Write out every line below that includes the word "stool".
• • • • • • •
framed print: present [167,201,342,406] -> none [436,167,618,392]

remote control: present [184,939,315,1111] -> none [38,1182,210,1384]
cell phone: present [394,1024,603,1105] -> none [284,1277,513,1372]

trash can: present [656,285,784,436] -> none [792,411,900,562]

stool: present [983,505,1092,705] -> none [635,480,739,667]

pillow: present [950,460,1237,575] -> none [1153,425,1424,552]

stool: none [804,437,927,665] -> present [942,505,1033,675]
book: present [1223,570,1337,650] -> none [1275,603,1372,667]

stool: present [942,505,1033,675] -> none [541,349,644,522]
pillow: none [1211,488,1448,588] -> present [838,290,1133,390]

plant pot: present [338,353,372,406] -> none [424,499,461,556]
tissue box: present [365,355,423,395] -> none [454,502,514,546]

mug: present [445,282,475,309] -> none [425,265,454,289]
• • • • • • •
__Response to this task__.
stool: present [983,505,1092,705] -> none [635,480,739,667]
stool: none [804,437,927,665] -> present [942,505,1033,675]
stool: present [942,505,1033,675] -> none [541,349,644,522]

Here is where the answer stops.